Aku menatap kedalam dan melihat
bahwa permukaan tanah di sekitar rumah yang berada didalam bola kaca tertutupi
oleh sesuatu seperti taburan kecil yang menirukan salju.
“Begitu ya,” kataku.
“Bukan itu saja. Jika aku
mengguncangnya seperti ini ...”
Mamizu mengguncang bola salju.
Saat dia selesai, taburan kecil di dalam gelas tiba-tiba mulai menari. Melalui
beberapa trik, taburan kecil tersebut mulai tersebar di sekitar dan jatuh
perlahan.
"Gimana? Ini seperti
salju, bukan?”
Memang, ini mirip seperti
salju.
“Ayahku membelikan ini untukk
... tapi, Aku tidak bisa menemui ayahku lagi. Itu sebabnya aku menghargai
ini,”kata Mamizu.
Jadi,
orang tuanya benar-benar bercerai? pikirku, tapi aku tidak bisa
bertanya padanya.
“Aku melihat itu dan mulai membayangkan,”
lanjut Mamizu. “Aku membayangkan bahwa aku tinggal di sebuah negara bersalju,
dan ketika musim dingin tiba, salju pun turun. napasku akan selalu putih. Aku
menghabiskan waktuku dengan membaca buku sembari di hangatkan oleh perapian. Aku
menikmati membayangkan itu.”
Salju terus turun didalam bola
kaca.
Mamizu terus berbicara. Mungkinkah
dia mencari seseorang untuk diajak bicara? Caranya berbicara membuat pemikiran seperti
itu terlintas di dalam kepalaku. Namun aku tidak membencinya. Percakapan itu sendiri
tidak membosankan, dan aku senang mendengarnya berbicara.
Percakapan akhirnya terhenti
saat malam tiba. Aku memutuskan bahwa sudah waktunya untuk pulang.
“Hei, Takuya-kun,” ucap Mamizu
ketika aku hendak pergi. “Apa kamu mau datang bermain lagi nanti?”

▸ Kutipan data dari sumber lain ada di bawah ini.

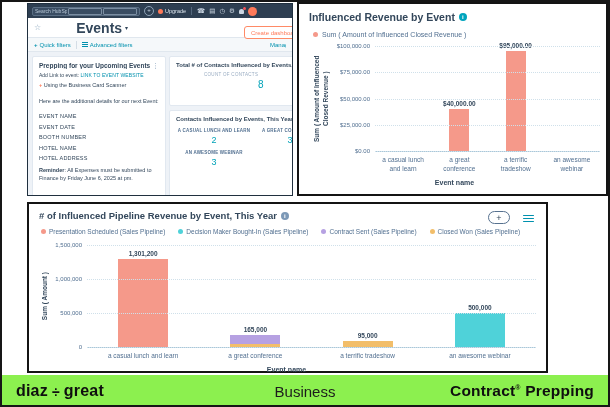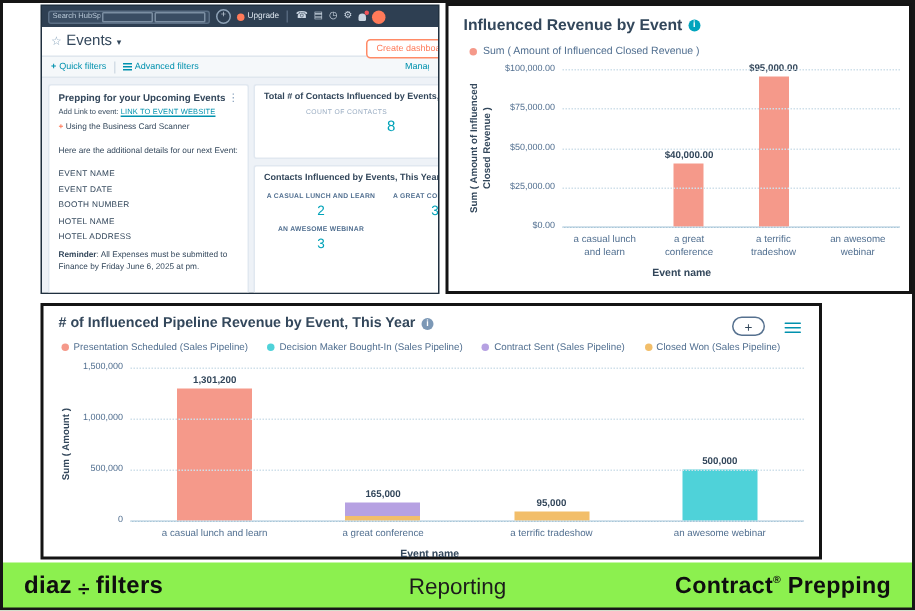--- a/index.html
+++ b/index.html
@@ -23,21 +23,21 @@
   .upg-dot{width:5px;height:5px;border-radius:50%;background:#ff7a59;}
   .upg span{font-size:5.5px;color:#dfe8f0;}
   .nav-sep{width:1px;height:8px;background:#54677c;margin:0 1px;}
   .nav-ic{font-size:6.5px;color:#cbd6e2;line-height:1;}
   .bell{width:5px;height:5px;background:#cbd6e2;border-radius:50% 50% 1px 1px;position:relative;}
   .badge{position:absolute;right:-2px;top:-2px;width:3px;height:3px;border-radius:50%;background:#f2545b;}
   .avatar{width:9px;height:9px;border-radius:50%;background:#ff7a59;margin-right:-5px;flex:none;}
 
   .pa-head{height:19px;display:flex;align-items:center;gap:3px;padding:0 6px;flex:none;background:#fff;}
   .star{color:#8aa6bd;font-size:8px;}
-  .pa-title{font-size:10px;font-weight:normal;color:#33475b;}
+  .pa-title{font-size:14px;font-weight:bold;color:#33475b;margin-left:32px;}
   .caret{font-size:6px;color:#33475b;}
   .create-btn{position:absolute;right:-14px;top:22px;border:1px solid #ff8a66;color:#ff7a59;background:#fff;
               font-size:6px;padding:2.5px 6px;border-radius:3px;white-space:nowrap;z-index:5;}
 
   .pa-filters{height:13px;display:flex;align-items:center;gap:5px;padding:0 6px;background:#f5f8fa;
               border-top:1px solid #e0e7ee;border-bottom:1px solid #e0e7ee;flex:none;font-size:6px;color:#0091ae;}
   .flt{display:flex;align-items:center;gap:2px;white-space:nowrap;}
   .flt-sep{width:1px;height:8px;background:#d4dde6;}
   .adv-ic{display:inline-block;width:6px;}
   .adv-ic i{display:block;height:1px;background:#0091ae;margin:1px 0;}
@@ -375,20 +375,20 @@
           <div class="xcat">an awesome webinar</div>
         </div>
       <div class="xlab">Event name</div>
     </div>
   </div>
 
   <div class="footer" style="background: rgb(140, 240, 79);">
     <div class="brand">
       <span>diaz</span>
       <span class="brand-glyph">÷</span>
-      <span>filters</span>
-    </div>
-    <div class="footer-center">Reporting</div>
+      <span>great</span>
+    </div>
+    <div class="footer-center">Business</div>
     <div class="footer-right"><span>Contract</span><span class="reg">®</span><span> Prepping</span></div>
   </div>
 
   <div class="frame"></div>
 </div>
 
 </body></html>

Aku merasa bingung. Tetapi
melihat ekspresinya yang kesepian, aku tidak bisa mengatakan, “Tidak, aku tidak punya niat untuk datang
lagi.”
"Secepatnya, mungkin."
Aku memberinya jawaban yang
samar.
“Dan aku punya permintaan,”
kata Mamizu.
“Apa itu?” Tanyaku.
“Aku ingin memakan Pocky Almond Crush,” katanya, tampak
sedikit malu.
"Pocky?"
“Sebenarnya, aku hanya diperbolehkan
makan makanan rumah sakit. Dan ibuku adalah orang yang ketat, jadi dia tidak
akan membelikannya untukku bahkan jika aku memintanya. Pocky tersebut tidak
dijual di toko yang berada di rumah sakit ini. Aku tidak mempunyai siapapun
untuk kuminta.”Mamizu menatapku dengan mata sedikit menengadah. “apakah aku
terlalu banyak meminta?”
“Mmm, yah, baiklah,” jawabku
tanpa terlalu memikirkan hal tersebut, dan kemudian meninggalkan ruangan.